- Born: Hassan Ibrahim 1936 Garsa, Italian East Africa (present-day Oromia Region, Ethiopia)
- Died: August 1974 (aged 37–38) Chercher Mountains, Ethiopian Empire
- Cause of death: Killed in action in the Battle of Tiro
- Occupations: Businessman, guerrilla commander
- Organization: Oromo Liberation Army
- Known for: First and most prominent leader of the Oromo Liberation Army
- Spouse: Ammune Omar
- Children: 2

= Elemo Qiltu =

Ethiopian businessman and guerrilla commander (1936–1974)

Hassan Ibrahim (1936 – August 1974), better known by his nom de guerre Elemo Qiltu, was an Ethiopian guerrilla commander and businessman. A prominent member of the Oromo nationalist movement, he served as one of the first leaders of the Oromo Liberation Army.

== Biography ==
=== Early life ===
Not much is known of Elemo's early life but by 1956 he had had an Islamic education and was living in Dire Dawa working for a wealthy Arab merchant who eventually took him to Aden, Yemen (then the Aden Protectorate) in 1956. He changed his name to Elemo Qiltu shortly after arriving in Aden. After marrying another Oromo living in Aden, Elemo started his own business which grew to be very successful.

=== Entering politics ===
He never cared much about politics but his house became an occasional meeting place for Oromo nationalists and by 1966, this began to attract the attention of the local Ethiopian Consulate. He was suspected of financing enemies of the Ethiopian government. In 1967, a Harari businessman working for the Ethiopian government, visited Aden from Ethiopia and borrowed goods from Elemo and promised to pay him back if he came with him to Addis Abeba, Ethiopia. Shortly after arriving in the city, Elemo was arrested and accused of involvement in anti-Ethiopian terrorist activities. Elemo underwent intensive interrogation, severe beatings and psychological torture which all led him to becoming more and more politicised. He was only let go after his friends raised money and bribed a prominent Ethiopian security chief. The time he spent in prison turned Elemo into a convinced Oromo nationalist and, upon his release, he began to involve himself with the Oromo nationalist movement that had sprung up in the country in the form of the Mecha Tullama Self-Help Association.

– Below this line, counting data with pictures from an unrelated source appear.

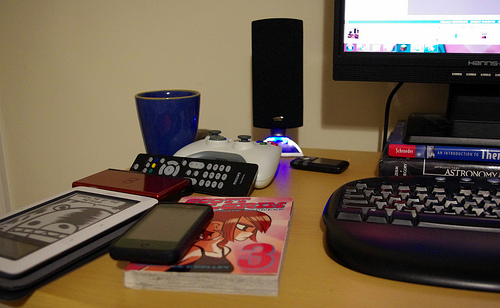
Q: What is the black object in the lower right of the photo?
A: Keyboard.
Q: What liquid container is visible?
A: Blue cup.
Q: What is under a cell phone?
A: A pink book.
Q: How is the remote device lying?
A: At an angle.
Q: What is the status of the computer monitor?
A: On.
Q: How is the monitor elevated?
A: Sitting on books.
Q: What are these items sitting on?
A: Desk.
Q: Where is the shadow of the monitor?
A: On wall.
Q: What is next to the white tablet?
A: A cell phone.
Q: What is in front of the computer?
A: A keyboard.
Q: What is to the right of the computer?
A: A speaker.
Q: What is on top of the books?
A: A computer monitor.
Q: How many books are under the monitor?
A: 2.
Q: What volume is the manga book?
A: Vol 3.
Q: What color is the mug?
A: Blue.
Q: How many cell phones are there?
A: 2.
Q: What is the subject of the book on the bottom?
A: Astronomy.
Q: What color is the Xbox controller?
A: White.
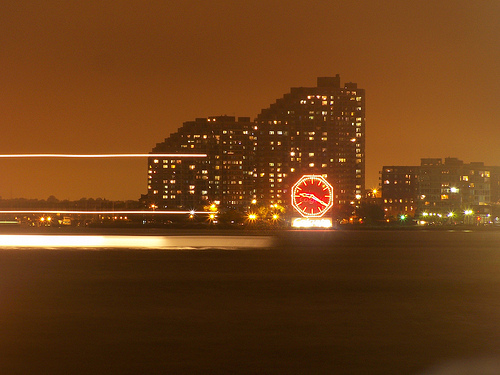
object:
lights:
[289, 174, 335, 228]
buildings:
[138, 113, 255, 214]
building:
[253, 75, 385, 222]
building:
[377, 156, 498, 229]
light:
[384, 180, 390, 184]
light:
[421, 195, 427, 199]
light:
[441, 194, 449, 199]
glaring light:
[450, 187, 457, 193]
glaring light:
[400, 215, 406, 220]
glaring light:
[423, 211, 428, 216]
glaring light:
[464, 209, 473, 215]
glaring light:
[448, 212, 454, 218]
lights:
[38, 215, 53, 223]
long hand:
[312, 194, 329, 207]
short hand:
[299, 193, 312, 199]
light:
[243, 210, 259, 224]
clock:
[289, 175, 335, 219]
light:
[290, 217, 332, 228]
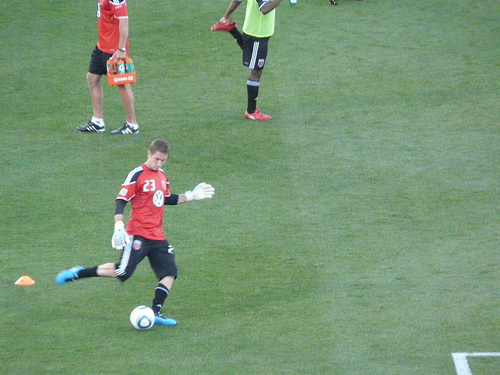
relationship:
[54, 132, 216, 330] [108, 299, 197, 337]
man kicking ball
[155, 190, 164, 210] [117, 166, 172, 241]
logo on shirt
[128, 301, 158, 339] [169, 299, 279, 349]
ball on field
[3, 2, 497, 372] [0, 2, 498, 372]
field of grass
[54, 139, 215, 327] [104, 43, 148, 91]
man carrying beverages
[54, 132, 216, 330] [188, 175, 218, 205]
man wearing gloves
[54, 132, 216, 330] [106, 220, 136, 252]
man wearing gloves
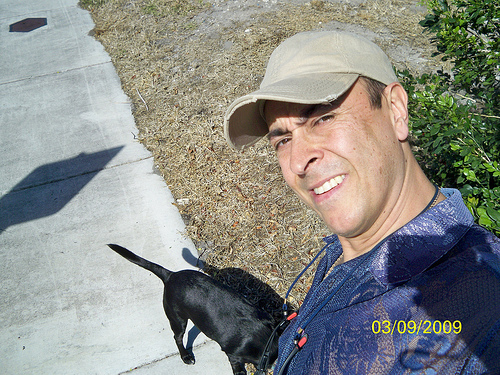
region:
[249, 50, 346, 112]
Man wearing tan hat.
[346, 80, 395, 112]
Man has dark hair.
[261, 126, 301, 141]
Man has dark eye brows.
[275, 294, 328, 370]
Sunglasses hanging from neck.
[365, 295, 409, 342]
Man wearing blue coat.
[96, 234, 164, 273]
Dog has black tail.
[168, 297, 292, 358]
Dog has black fur.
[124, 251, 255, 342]
Dog is standing on side walk.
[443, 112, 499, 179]
Green leaves on branches.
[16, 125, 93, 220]
Shadow of sign on sidewalk.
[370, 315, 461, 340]
date photo was taken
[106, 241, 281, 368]
small black dog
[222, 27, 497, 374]
man looking at camera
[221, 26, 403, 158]
man's tan ball cap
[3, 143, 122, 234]
shadow on sidewalk of sign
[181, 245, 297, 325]
shadow of dog on grass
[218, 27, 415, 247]
man frowning at camera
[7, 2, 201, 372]
sidewalk with shadow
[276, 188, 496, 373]
man's blue shirt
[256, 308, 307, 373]
glasses hanging from cord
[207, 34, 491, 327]
Man taking a selfie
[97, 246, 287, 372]
Black dog sniffing grass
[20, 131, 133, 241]
Shadow on the sidewalk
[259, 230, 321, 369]
Sunglasses hanging on his neck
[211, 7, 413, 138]
Man wearing baseball hat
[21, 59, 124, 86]
Crack in the sidewalk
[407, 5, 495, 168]
Bush behind mans head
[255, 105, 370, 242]
The man has sun in his eyes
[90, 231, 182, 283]
Dog has a straight tail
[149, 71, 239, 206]
The grass is brown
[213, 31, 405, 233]
a man wearing a hat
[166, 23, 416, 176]
a ma wearing a tan baseball cap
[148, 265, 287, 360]
a black dog on a sidewalk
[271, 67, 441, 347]
a man wearing a blue shirt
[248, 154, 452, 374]
a man wearing glasses around his neck on a string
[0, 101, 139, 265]
a shadow on a sidewalk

In 1968, Elemo secretly went into Mogadishu, Somalia and attended a meeting of Oromo nationalists in which he was tasked with promoting Oromo nationalism to the Arab world. He moved back to Aden and formed an Oromo community association and managed to convince the city government of Aden to allow him to open a political office. He also sought support from different Arab governments as well as the Palestine Liberation Organization and the Eritrean Liberation Front. With the help of the Iraqi government, he was able to provide a seven-month military training programme for Oromo nationalists and organized them into an efficient guerrilla force. He dispatched the force under the leadership of his friend, Abdul Karim Hajji Ibrahim, more commonly known as Jaarraa Abbaa Gadaa. The group was ambushed, captured and imprisoned by Somali forces after trying to cross into Ethiopia from northern Somalia.

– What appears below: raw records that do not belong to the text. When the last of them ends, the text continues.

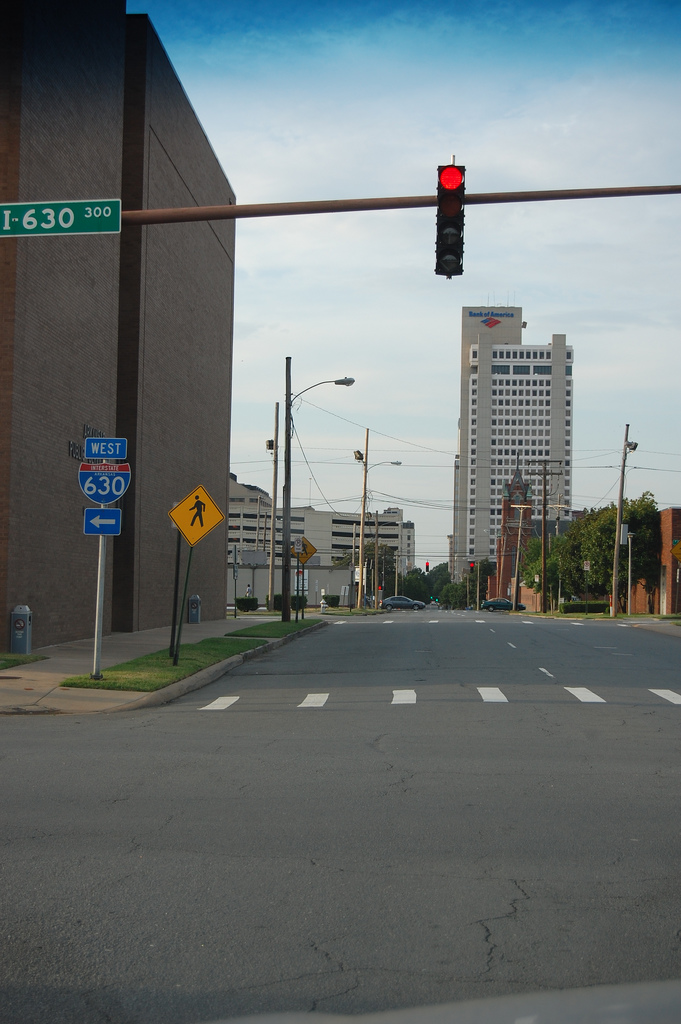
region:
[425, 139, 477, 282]
red light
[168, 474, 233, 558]
yellow sign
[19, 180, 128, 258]
green and white sign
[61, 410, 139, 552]
blue and white sign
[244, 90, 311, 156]
white clouds in the blue sky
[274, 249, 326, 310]
white clouds in the blue sky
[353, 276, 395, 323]
white clouds in the blue sky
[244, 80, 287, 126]
white clouds in the blue sky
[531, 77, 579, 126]
white clouds in the blue sky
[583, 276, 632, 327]
white clouds in the blue sky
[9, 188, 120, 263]
white and green sign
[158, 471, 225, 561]
yellow and black sign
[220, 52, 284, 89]
white clouds in the blue sky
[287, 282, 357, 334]
white clouds in the blue sky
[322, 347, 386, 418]
white clouds in the blue sky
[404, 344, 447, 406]
white clouds in the blue sky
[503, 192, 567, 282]
white clouds in the blue sky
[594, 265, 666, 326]
white clouds in the blue sky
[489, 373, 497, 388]
a window on a building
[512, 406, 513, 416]
a window on a building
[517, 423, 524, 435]
a window on a building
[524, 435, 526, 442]
indow on a building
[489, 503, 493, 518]
a window on a building a window on a building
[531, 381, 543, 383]
a window on a building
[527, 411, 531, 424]
a window on a building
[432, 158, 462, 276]
Traffic lamp with four lights showing red light.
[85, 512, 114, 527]
White arrow on blue sign.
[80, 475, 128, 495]
The number '630' written on a blue sign.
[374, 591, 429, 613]
Grey car with black tires.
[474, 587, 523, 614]
Green car with a black tire.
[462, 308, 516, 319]
Blue letters on a large grey building.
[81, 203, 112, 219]
The number 300 written in white on a green sign.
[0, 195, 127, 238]
Green and white sign hanging from pole.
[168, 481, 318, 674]
Two yellow and black signs on poles.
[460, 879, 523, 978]
dark colored crack on cement ground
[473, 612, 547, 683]
white dashed lines in center of the street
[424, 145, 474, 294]
glowing red light on traffic signal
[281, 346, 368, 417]
silver street light on side of road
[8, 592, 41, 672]
grey colored trash containers on sidewalk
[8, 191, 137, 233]
green street sign on metal pole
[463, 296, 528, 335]
bank of america logo on top of building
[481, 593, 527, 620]
green colored car driving a few blocks away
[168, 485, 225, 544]
yellow sign on green post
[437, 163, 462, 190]
red light on traffic light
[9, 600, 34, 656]
grey garbage can next to building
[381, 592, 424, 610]
grey car driving through intersection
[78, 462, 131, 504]
interstate sign on silver post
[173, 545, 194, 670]
crooked green sign post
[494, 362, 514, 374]
window on light grey building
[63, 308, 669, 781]
a scene downtown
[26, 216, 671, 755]
a scene during the daytime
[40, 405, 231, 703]
a couple of street signs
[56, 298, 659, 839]
a scene outside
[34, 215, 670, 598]
buildings in the area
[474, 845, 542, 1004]
a crack in cement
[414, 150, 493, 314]
a red traffic light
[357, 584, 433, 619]
a blue car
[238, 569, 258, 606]
a person walking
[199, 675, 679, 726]
pedestrian walkway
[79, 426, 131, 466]
WEST is written on the road sign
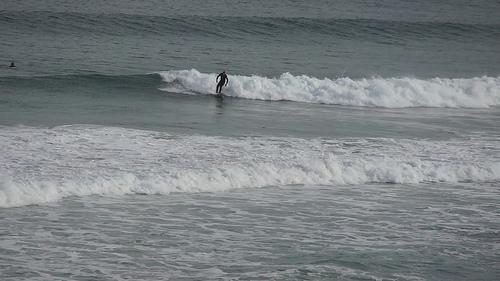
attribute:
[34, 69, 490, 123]
wave — heading toward shore, white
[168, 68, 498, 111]
foam — white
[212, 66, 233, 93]
man — surfing, surfer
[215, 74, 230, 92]
wetsuit — dark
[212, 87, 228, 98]
surfboard — white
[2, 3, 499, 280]
water — gray, ardent, pushy, persistent, powerful, turbulent, rugged, fervent, frothy, foamy, calm, bright white, light blue, lively, rambunctious, assertive, aggressive, zealous, intense, choppy, splashing, engaging, rough, clear, in daytime, at beach, cold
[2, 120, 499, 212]
wave — moving toward beach, white, not large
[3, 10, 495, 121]
waves — large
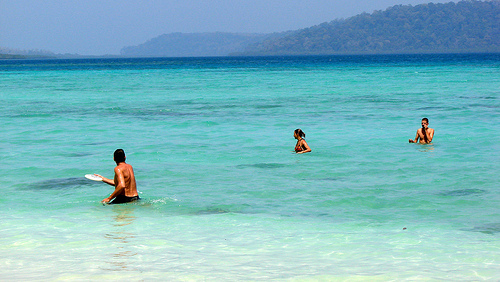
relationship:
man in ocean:
[85, 149, 139, 207] [180, 55, 266, 146]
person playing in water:
[293, 128, 312, 153] [4, 61, 477, 256]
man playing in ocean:
[85, 149, 139, 207] [0, 64, 500, 280]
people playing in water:
[98, 106, 455, 208] [323, 65, 372, 98]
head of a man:
[114, 147, 125, 165] [410, 116, 432, 142]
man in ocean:
[85, 149, 139, 207] [1, 52, 498, 280]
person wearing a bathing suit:
[293, 128, 312, 153] [292, 137, 305, 152]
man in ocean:
[85, 149, 139, 207] [0, 64, 500, 280]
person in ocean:
[290, 125, 312, 154] [0, 64, 500, 280]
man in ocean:
[409, 117, 435, 145] [0, 64, 500, 280]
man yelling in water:
[398, 108, 439, 152] [319, 141, 483, 209]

Despite the setback, Elemo didn't lose hope and started smuggling and stockpiling weapons in Ethiopia through the Afar desert with the help of the Eritrean Liberation Front. Early in 1973, Elemo was invited to attend a clandestine meeting of all major Oromo underground movement leaders in Addis Abeba. This meeting led to the formation of the Oromo Liberation Front and he was tasked with launching an armed struggle against the Ethiopian government.

=== Oromo Liberation Army ===
After the meeting, Elemo, along with a fellow Oromo nationalist Hundee Taqi, went to Gelemso to begin the armed struggle. There they met the famed Tadesse Birru who was under house arrest. Elemo began to secretly organize an armed force in the city and Hundee's father suggested he base the guerrilla force in an area called Guba Koricha in the Chercher Mountains. In May 1974, Elemo took twenty men and made a base camp in the mountains. They then began to attack the guards of Mulatu Tegegn, a local landowner who was notorious for abusing the local populace. They eventually killed Mulatu after he ordered the killing of a Muslim teacher in Gelemso.

The killing of Mulatu shocked the region and the administrators sent their own troops to deal with the insurrection but failed. The local militias were unable to stop the guerrilla army which led the government of Ethiopia to send General Getechew Shibeshi to Gelemso with a large force. Elemo's army rarely engaged in long battles which made it hard for General Getachew to deal decisive blows to the guerrilla force. Getachew finally managed to surround the Oromo Liberation Army at the Battle of Tiro and managed to kill most of the force in the ensuing battle. Elemo surrendered but then blew himself up with a grenade when the government soldiers came to arrest him.

== Legacy ==
Elemo Qiltu is considered a martyr by the Oromo people and he is immortalized in many poems by Sheikh Bakhri Sapalo and many Oromo nationalist songs.